The RDOC might also do better with contraindications, of where treatments aren’t likely to be viable. Certainly it could do so with the pharmaceuticals we already have in hand, but it would also be a way to expand the RDoC approach out from its core to the developmental and environmental dimensions the NIMH also values. The NIMH, using neuroscience, can definitely say, these developmental and environmental patterns and experiences and measures are contra-indicated given what we know about healthy brain function.
But that will require the NIMH expanding its overall vision about the RDoC. One of the things that I find most fascinating about its present conceptualization is that its proponents critique the DSM for creating these diagnostic silos and the subsequent balkanization of diagnoses within each category. Yet then they go out and do the same thing, creating new silos (positive valence, negative valence, etc.) and new means to balkanize with the different constructs in each domain. It says as much about how the anthropology of knowledge works in Western settings as anything else – a logical hierarchical approach that divides and sub-divides, and which will inevitably become unwieldy under its own weight. Perhaps they hope as the connections between domains are explored, the basic dimensions will fade into the background. It might be rather like the shift from the 0/1 of machine language to the programming language of C++, which can be both procedural and object-oriented – with the analogy that in the future, procedural treatments can be targeted at specific types of mental health problems (the objects) that research has revealed.
But the other possibility is already viable – that the RDoC matrix has already boxed the NIMH and its researchers into a particular corner, and will recreate much of the same history of the DSM without sufficiently addressing some of the major issues facing mental health patients and providers today.

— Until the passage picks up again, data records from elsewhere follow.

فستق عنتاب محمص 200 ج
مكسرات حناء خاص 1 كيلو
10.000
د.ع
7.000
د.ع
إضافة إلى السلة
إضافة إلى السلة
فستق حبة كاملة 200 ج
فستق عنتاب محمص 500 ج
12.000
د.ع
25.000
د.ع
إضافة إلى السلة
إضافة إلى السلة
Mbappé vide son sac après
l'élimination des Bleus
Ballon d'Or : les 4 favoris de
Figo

These are both imagined histories, and perhaps the imagined vision of NIMH is the one that will emerge triumphant. Certainly it’s going to yield positive benefits; there’s little doubt about that. But given the diversity of causes of mental health and the needs of patients, their families, and providers, it is certainly important to reflect on whether the proposed Research Dimension Criteria approach is the best way to guide research and practice forward. That’s the whole point of this long exercise – a reflection on whether an idealized model for research will intersect with the reality of mental illness.